In the listing below, find each line that holds the string "pixels" and copy it.

-*-

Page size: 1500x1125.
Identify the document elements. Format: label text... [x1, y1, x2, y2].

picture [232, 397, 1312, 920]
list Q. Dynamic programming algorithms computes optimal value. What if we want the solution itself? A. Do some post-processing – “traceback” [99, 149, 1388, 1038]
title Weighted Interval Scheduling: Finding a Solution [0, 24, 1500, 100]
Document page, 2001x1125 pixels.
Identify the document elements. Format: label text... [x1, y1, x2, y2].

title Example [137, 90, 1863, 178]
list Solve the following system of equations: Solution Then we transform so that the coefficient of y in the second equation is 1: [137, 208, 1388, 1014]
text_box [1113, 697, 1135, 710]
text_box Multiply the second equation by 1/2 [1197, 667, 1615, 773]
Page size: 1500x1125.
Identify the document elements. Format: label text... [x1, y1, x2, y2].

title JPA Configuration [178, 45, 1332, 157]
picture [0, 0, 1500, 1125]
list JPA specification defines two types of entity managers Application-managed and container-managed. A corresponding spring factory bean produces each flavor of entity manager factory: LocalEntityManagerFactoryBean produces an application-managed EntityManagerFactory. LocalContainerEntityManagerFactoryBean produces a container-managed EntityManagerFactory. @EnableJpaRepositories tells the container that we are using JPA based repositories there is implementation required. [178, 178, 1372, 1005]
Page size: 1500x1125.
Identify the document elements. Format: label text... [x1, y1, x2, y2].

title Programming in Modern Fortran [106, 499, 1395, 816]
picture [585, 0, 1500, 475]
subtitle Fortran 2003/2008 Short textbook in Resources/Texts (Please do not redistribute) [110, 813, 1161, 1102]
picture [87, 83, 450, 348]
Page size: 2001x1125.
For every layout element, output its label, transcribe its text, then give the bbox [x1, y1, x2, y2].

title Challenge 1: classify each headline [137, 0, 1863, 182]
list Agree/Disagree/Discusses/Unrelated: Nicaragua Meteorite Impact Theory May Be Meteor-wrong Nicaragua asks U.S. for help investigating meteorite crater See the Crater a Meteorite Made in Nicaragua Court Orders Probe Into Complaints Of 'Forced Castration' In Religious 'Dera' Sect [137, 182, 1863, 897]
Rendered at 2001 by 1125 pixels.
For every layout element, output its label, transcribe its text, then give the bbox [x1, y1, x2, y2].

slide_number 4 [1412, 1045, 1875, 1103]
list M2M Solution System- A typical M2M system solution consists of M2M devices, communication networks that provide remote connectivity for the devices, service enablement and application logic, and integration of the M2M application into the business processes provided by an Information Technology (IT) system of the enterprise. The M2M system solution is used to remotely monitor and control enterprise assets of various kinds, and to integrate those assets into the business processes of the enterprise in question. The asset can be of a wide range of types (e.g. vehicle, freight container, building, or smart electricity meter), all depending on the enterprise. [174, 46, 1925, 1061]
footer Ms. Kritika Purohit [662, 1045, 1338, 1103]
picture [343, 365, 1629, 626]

-*-

- _Solution_:
Document page, 2001x1125 pixels.
Rendered at 2001 by 1125 pixels.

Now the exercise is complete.